### Exercise aim:
The answer must be an exact copy of all the data below.

Records from a collection:

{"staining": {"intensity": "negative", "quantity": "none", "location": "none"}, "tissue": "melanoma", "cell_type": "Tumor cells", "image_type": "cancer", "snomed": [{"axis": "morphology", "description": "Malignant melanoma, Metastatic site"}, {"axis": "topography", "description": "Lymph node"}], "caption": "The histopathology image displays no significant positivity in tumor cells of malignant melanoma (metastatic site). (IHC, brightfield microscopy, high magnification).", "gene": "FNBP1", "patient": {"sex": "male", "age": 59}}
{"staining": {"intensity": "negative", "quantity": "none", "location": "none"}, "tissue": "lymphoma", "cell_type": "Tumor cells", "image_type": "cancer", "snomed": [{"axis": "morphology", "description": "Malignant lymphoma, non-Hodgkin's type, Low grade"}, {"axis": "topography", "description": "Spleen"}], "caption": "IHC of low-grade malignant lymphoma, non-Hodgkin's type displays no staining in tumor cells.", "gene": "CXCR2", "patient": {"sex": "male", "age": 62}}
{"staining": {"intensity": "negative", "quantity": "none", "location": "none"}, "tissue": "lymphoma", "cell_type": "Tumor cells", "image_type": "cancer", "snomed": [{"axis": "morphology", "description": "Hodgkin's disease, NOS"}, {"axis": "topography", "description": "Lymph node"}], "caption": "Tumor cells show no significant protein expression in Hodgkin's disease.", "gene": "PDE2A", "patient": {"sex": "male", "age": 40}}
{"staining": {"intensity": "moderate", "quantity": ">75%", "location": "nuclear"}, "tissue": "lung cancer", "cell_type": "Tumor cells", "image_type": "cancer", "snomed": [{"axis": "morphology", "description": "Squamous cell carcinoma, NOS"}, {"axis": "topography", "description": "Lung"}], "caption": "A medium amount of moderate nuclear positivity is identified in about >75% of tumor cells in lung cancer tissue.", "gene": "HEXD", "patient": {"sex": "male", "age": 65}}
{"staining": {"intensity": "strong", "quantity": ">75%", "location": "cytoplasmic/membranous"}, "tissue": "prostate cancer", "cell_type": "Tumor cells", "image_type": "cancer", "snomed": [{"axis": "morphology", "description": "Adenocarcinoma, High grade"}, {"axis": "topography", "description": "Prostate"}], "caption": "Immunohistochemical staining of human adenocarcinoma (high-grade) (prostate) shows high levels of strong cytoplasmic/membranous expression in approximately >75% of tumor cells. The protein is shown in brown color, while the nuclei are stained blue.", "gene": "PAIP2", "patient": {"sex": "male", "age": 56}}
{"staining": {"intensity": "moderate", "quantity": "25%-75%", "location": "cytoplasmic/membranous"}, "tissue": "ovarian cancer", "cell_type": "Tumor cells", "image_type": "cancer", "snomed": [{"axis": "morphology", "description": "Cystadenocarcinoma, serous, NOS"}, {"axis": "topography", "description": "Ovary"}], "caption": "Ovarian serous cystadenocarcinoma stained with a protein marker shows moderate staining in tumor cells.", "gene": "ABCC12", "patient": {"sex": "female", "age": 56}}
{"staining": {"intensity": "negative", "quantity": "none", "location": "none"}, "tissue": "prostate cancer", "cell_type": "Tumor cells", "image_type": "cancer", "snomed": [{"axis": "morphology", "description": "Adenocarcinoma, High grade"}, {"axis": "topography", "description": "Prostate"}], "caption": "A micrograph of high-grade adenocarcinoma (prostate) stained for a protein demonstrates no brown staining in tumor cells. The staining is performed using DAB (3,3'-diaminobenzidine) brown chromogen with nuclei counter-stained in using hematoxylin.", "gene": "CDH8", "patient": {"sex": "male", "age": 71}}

### Answer for this exercise:
{"staining": {"intensity": "negative", "quantity": "none", "location": "none"}, "tissue": "melanoma", "cell_type": "Tumor cells", "image_type": "cancer", "snomed": [{"axis": "morphology", "description": "Malignant melanoma, Metastatic site"}, {"axis": "topography", "description": "Lymph node"}], "caption": "The histopathology image displays no significant positivity in tumor cells of malignant melanoma (metastatic site). (IHC, brightfield microscopy, high magnification).", "gene": "FNBP1", "patient": {"sex": "male", "age": 59}}
{"staining": {"intensity": "negative", "quantity": "none", "location": "none"}, "tissue": "lymphoma", "cell_type": "Tumor cells", "image_type": "cancer", "snomed": [{"axis": "morphology", "description": "Malignant lymphoma, non-Hodgkin's type, Low grade"}, {"axis": "topography", "description": "Spleen"}], "caption": "IHC of low-grade malignant lymphoma, non-Hodgkin's type displays no staining in tumor cells.", "gene": "CXCR2", "patient": {"sex": "male", "age": 62}}
{"staining": {"intensity": "negative", "quantity": "none", "location": "none"}, "tissue": "lymphoma", "cell_type": "Tumor cells", "image_type": "cancer", "snomed": [{"axis": "morphology", "description": "Hodgkin's disease, NOS"}, {"axis": "topography", "description": "Lymph node"}], "caption": "Tumor cells show no significant protein expression in Hodgkin's disease.", "gene": "PDE2A", "patient": {"sex": "male", "age": 40}}
{"staining": {"intensity": "moderate", "quantity": ">75%", "location": "nuclear"}, "tissue": "lung cancer", "cell_type": "Tumor cells", "image_type": "cancer", "snomed": [{"axis": "morphology", "description": "Squamous cell carcinoma, NOS"}, {"axis": "topography", "description": "Lung"}], "caption": "A medium amount of moderate nuclear positivity is identified in about >75% of tumor cells in lung cancer tissue.", "gene": "HEXD", "patient": {"sex": "male", "age": 65}}
{"staining": {"intensity": "strong", "quantity": ">75%", "location": "cytoplasmic/membranous"}, "tissue": "prostate cancer", "cell_type": "Tumor cells", "image_type": "cancer", "snomed": [{"axis": "morphology", "description": "Adenocarcinoma, High grade"}, {"axis": "topography", "description": "Prostate"}], "caption": "Immunohistochemical staining of human adenocarcinoma (high-grade) (prostate) shows high levels of strong cytoplasmic/membranous expression in approximately >75% of tumor cells. The protein is shown in brown color, while the nuclei are stained blue.", "gene": "PAIP2", "patient": {"sex": "male", "age": 56}}
{"staining": {"intensity": "moderate", "quantity": "25%-75%", "location": "cytoplasmic/membranous"}, "tissue": "ovarian cancer", "cell_type": "Tumor cells", "image_type": "cancer", "snomed": [{"axis": "morphology", "description": "Cystadenocarcinoma, serous, NOS"}, {"axis": "topography", "description": "Ovary"}], "caption": "Ovarian serous cystadenocarcinoma stained with a protein marker shows moderate staining in tumor cells.", "gene": "ABCC12", "patient": {"sex": "female", "age": 56}}
{"staining": {"intensity": "negative", "quantity": "none", "location": "none"}, "tissue": "prostate cancer", "cell_type": "Tumor cells", "image_type": "cancer", "snomed": [{"axis": "morphology", "description": "Adenocarcinoma, High grade"}, {"axis": "topography", "description": "Prostate"}], "caption": "A micrograph of high-grade adenocarcinoma (prostate) stained for a protein demonstrates no brown staining in tumor cells. The staining is performed using DAB (3,3'-diaminobenzidine) brown chromogen with nuclei counter-stained in using hematoxylin.", "gene": "CDH8", "patient": {"sex": "male", "age": 71}}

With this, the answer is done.